You are here

Introduction

Introduction

While you are listening to my testimony, I hope that your attent­ion will be fixed on what Yahweh God has done. In giving a testi­mony, my fear is that the attention may be focused on the person giving the testimony and not on God Himself. And if you are merely fascinated with God’s miracles in themselves, that would be to miss the point. But if what God has done in my life moves you to say to yourself, “If God can do that for him, He can do it for me,” then you are listening to my testimony in the right way.

Many people, after reading of Paul’s experiences in the Bible, say to themselves, “Only great men like the apostle Paul can experience God so abundantly. God would never do for me what He did for Paul.” If that were so, it would be pointless to read the Bible be­cause none of it would apply to us directly. The Bible would be not­hing more than a compilation of historical accounts of great men like Paul and Elijah. But James says that “Elijah was a man with a nature like ours” (James 5:17). Yet this same Elijah was one of the greatest of the prophets. God answered his prayer on Mount Carmel by send­ing down fire from heaven to consume the sacrifice (1 Kings 18:38). Has it ever occurred to you that God may want you to do the same? After all, Elijah was a man with a nature like ours.

Long before that incident on Mount Carmel, Elijah had already declared that there was to be no rain in Israel for a few years (1 Kings 17:1). This was an act of judgment against Israel for rebelling against God. Sure enough God held back the rain for three and a half years until that memor­able day on Mount Carmel when Elijah prayed for rain to come down (18:1,45). God used one man—a man who shared our nature and even our weaknesses—to bring Israel back to Himself. If you pray as Elijah did, God can use you just as power­fully. In this generation, we desperately need people who know how to walk with God and through whom God can do mighty things.


A testimony, not an autobiography

Before going to my testimony, I need to point out that it is not meant to be an autobiography. An autobiography is the life story of a person, and that person is the center of the story which is filled with personal details such as his place of birth, his family back­ground, his educa­tion, his achievements, and his life events. But a testim­ony is fundamentally different: it testifies to God and what He has done. It is God and not the speaker who is the center of all that is said. Hence a testimony and a biography are different in character: the former has God as its center, the latter has man. It is possible to make an autobio­graphy more God-centered, but then it would be a combination of testimony and auto­bio­graphy.

====

Return, word for word, the part of the testimony introduction that begins at the words "You are here" and stops after "the right way.". The data that comes next is separate from the testimony introduction.

• **Supplied data**:
====

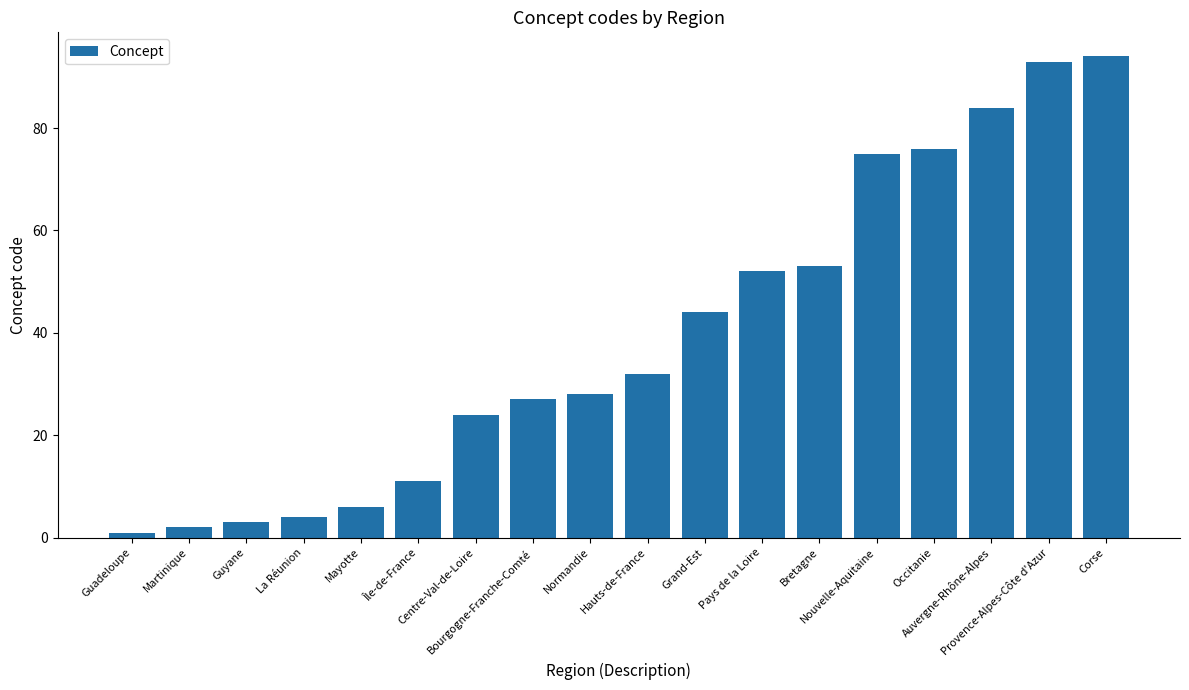

What is the smallest value displayed?

1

====

• **Expected answer**:
You are here

Introduction

Introduction

While you are listening to my testimony, I hope that your attent­ion will be fixed on what Yahweh God has done. In giving a testi­mony, my fear is that the attention may be focused on the person giving the testimony and not on God Himself. And if you are merely fascinated with God’s miracles in themselves, that would be to miss the point. But if what God has done in my life moves you to say to yourself, “If God can do that for him, He can do it for me,” then you are listening to my testimony in the right way.